I believe that this assertion was trying to basically rule out a case where we had a CPU with an APIC ID of 255. However, in this case, the CPU is not noted as enabled. We've seen this on other test systems before and I suspect some of the way that the ACPI tables are being constructed is leading them to have these kind of garbage disabled entries used as padding as we see a number of them show up here.
Based on that, I'd propose matching the other callers and only doing this when the processor is enabled. To help the non-debug case, we should warn about it. I'd suggest we move that down to the acpi_probe() function which is used by the PSM drivers.
Updated by Robert Mustacchi about 7 years ago
- Subject changed from Useless assert in acpidev_cpu_query_MAT to Useless assert in acpidev_cpu_query_MAT()

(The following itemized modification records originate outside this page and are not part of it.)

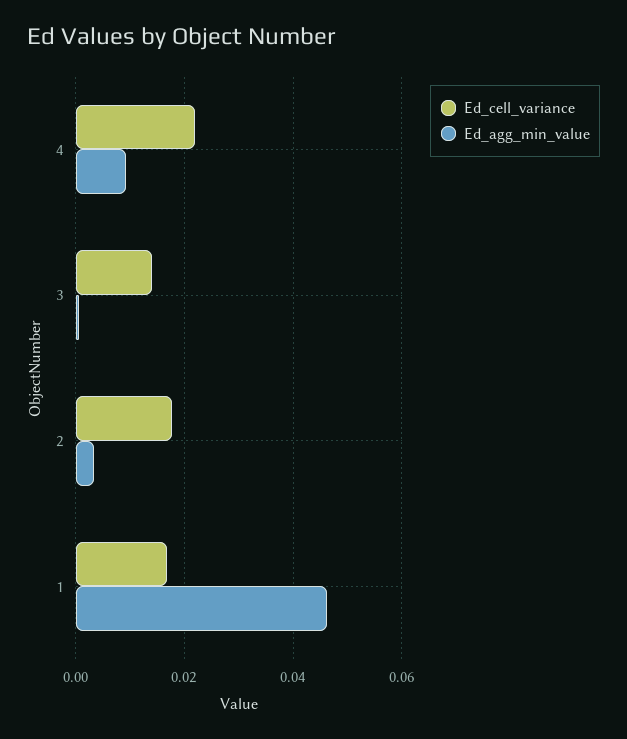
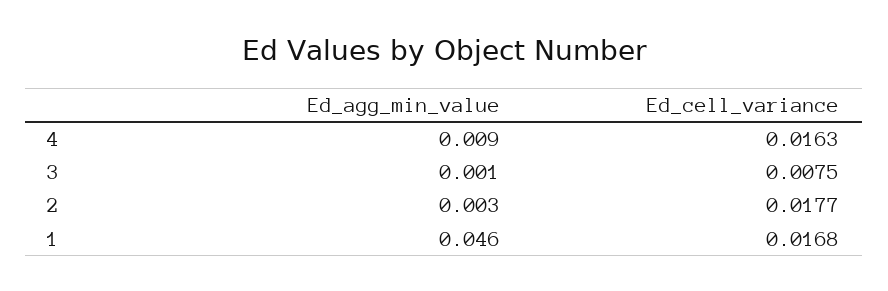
  {
    "Ed_cell_variance": {
-     "4": 0.022,
+     "4": 0.0163,
-     "3": 0.014,
+     "3": 0.0075,
      "2": 0.0177,
      "1": 0.0168
    },
    "Ed_agg_min_value": {
      "4": 0.009,
      "3": 0.001,
      "2": 0.003,
      "1": 0.046
    }
  }

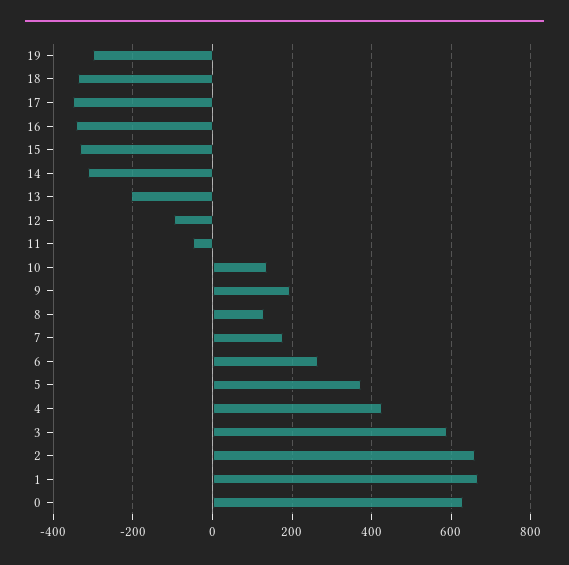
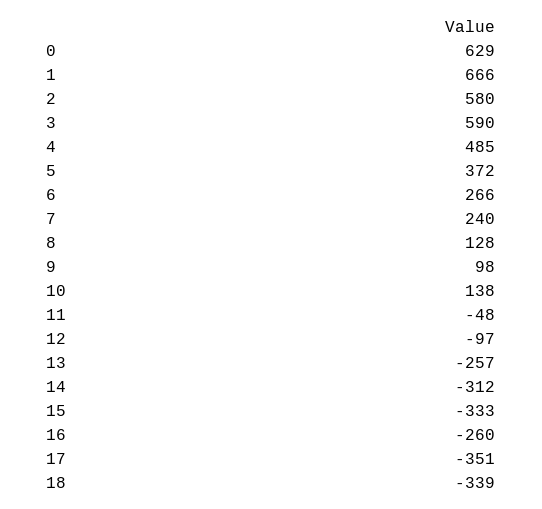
  {
-   "19": -300,
    "18": -339,
    "17": -351,
-   "16": -340,
+   "16": -260,
    "15": -333,
    "14": -312,
-   "13": -200,
+   "13": -257,
    "12": -97,
    "11": -48,
    "10": 138,
-   "9": 200,
+   "9": 98,
    "8": 128,
-   "7": 180,
+   "7": 240,
    "6": 266,
    "5": 372,
-   "4": 420,
+   "4": 485,
    "3": 590,
-   "2": 660,
+   "2": 580,
    "1": 666,
    "0": 629
  }

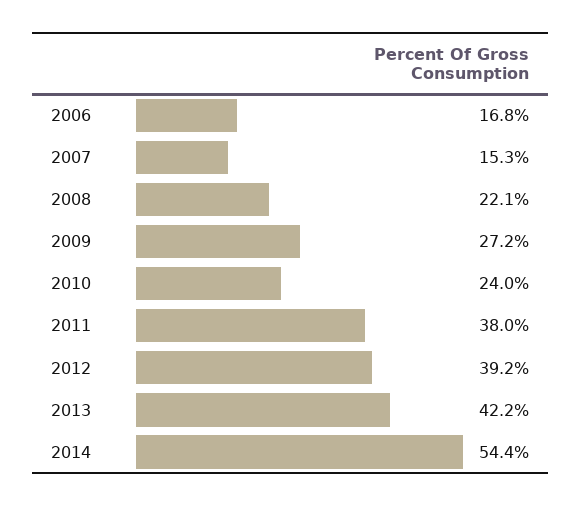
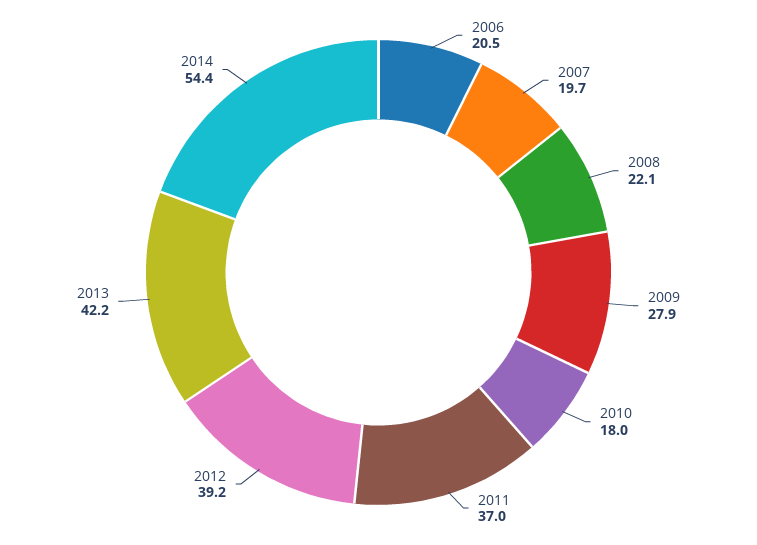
  {
-   "2006": 16.8,
+   "2006": 20.5,
-   "2007": 15.3,
+   "2007": 19.7,
    "2008": 22.1,
-   "2009": 27.2,
+   "2009": 27.9,
-   "2010": 24,
+   "2010": 18,
-   "2011": 38,
+   "2011": 37,
    "2012": 39.2,
    "2013": 42.2,
    "2014": 54.4
  }

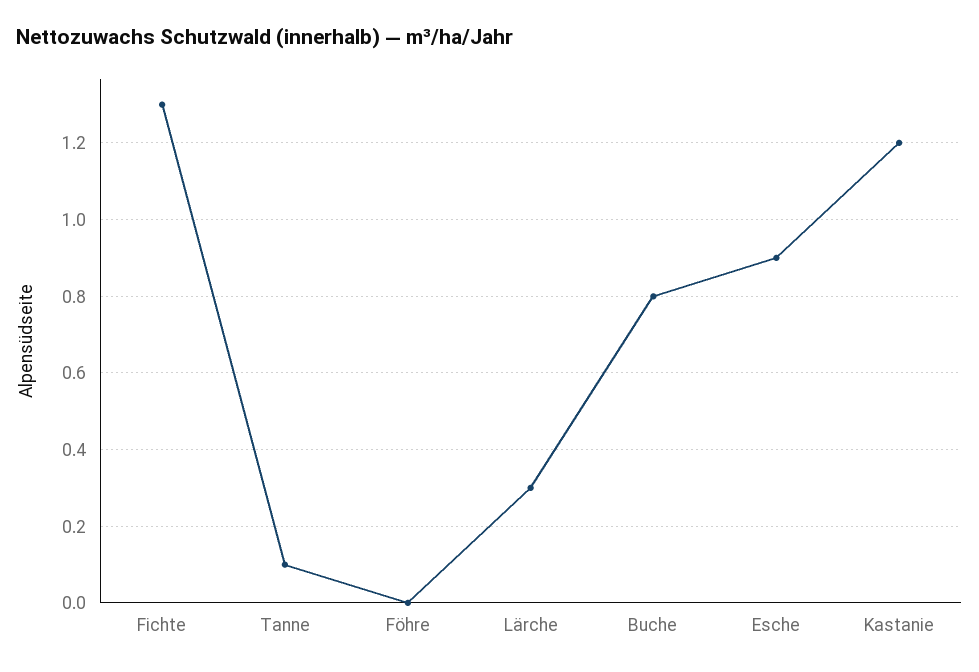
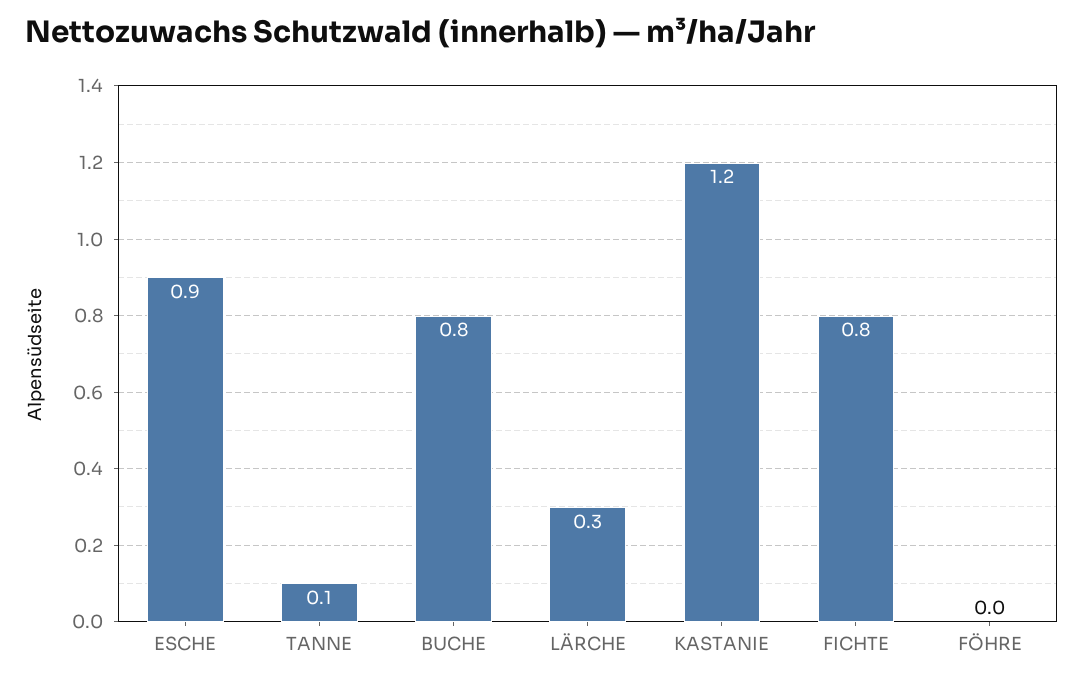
  {
-   "Fichte": 1.3,
+   "Fichte": 0.8,
    "Tanne": 0.1,
    "Föhre": 0,
    "Lärche": 0.3,
    "Buche": 0.8,
    "Esche": 0.9,
    "Kastanie": 1.2
  }

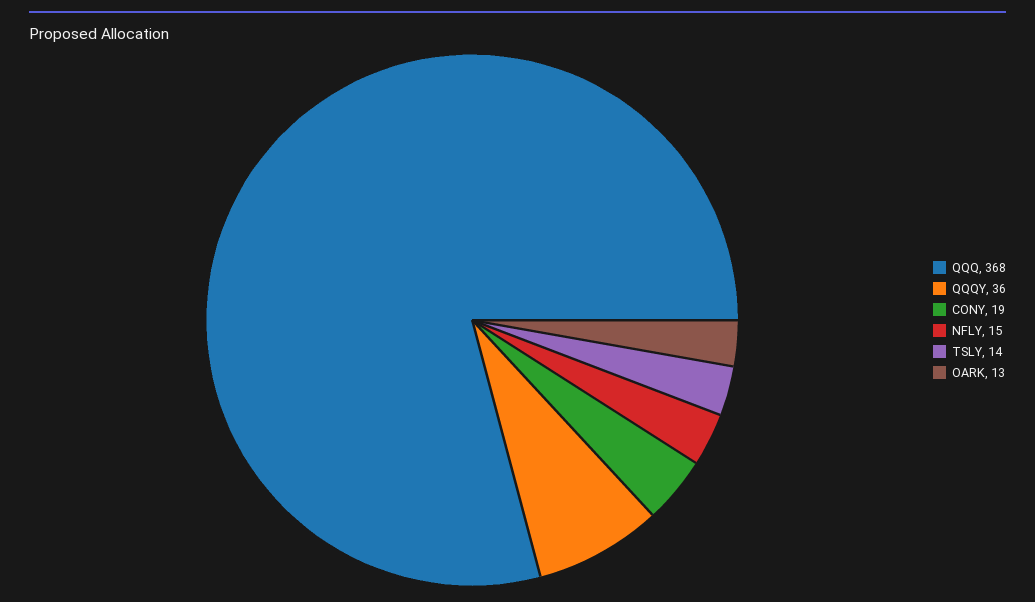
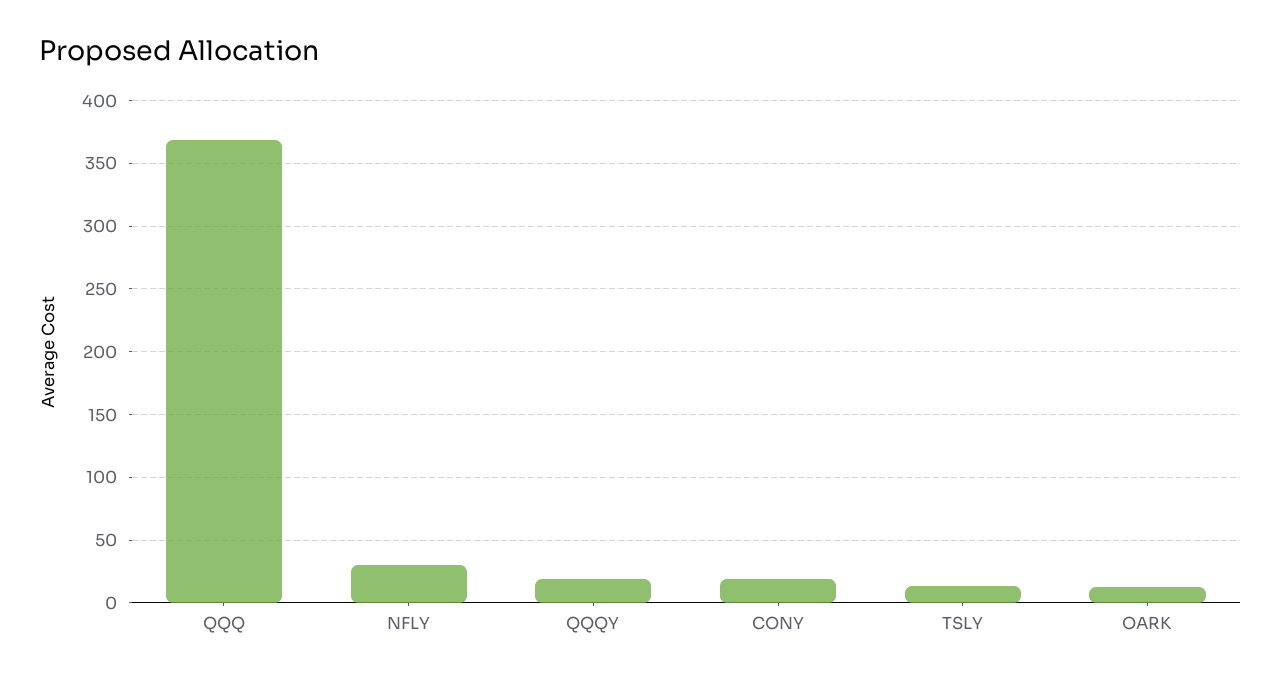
  {
    "QQQ": 368,
-   "QQQY": 36,
+   "QQQY": 20,
    "CONY": 19,
-   "NFLY": 15,
+   "NFLY": 30,
    "TSLY": 14,
    "OARK": 13
  }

Updated by Electric Monk about 7 years ago
- Status changed from New to Closed
git commit e2af1b53c69207cf8b36451b3a8c8f800ee9855e
commit e2af1b53c69207cf8b36451b3a8c8f800ee9855e Author: Robert Mustacchi <rm@joyent.com> Date: 2016-09-09T21:10:52.000Z 6679 Useless assert in acpidev_cpu_query_MAT() Reviewed by: Jerry Jelinek <jerry.jelinek@joyent.com> Reviewed by: Joshua M. Clulow <jmc@joyent.com> Reviewed by: Dan McDonald <danmcd@omniti.com> Approved by: Richard Lowe <richlowe@richlowe.net>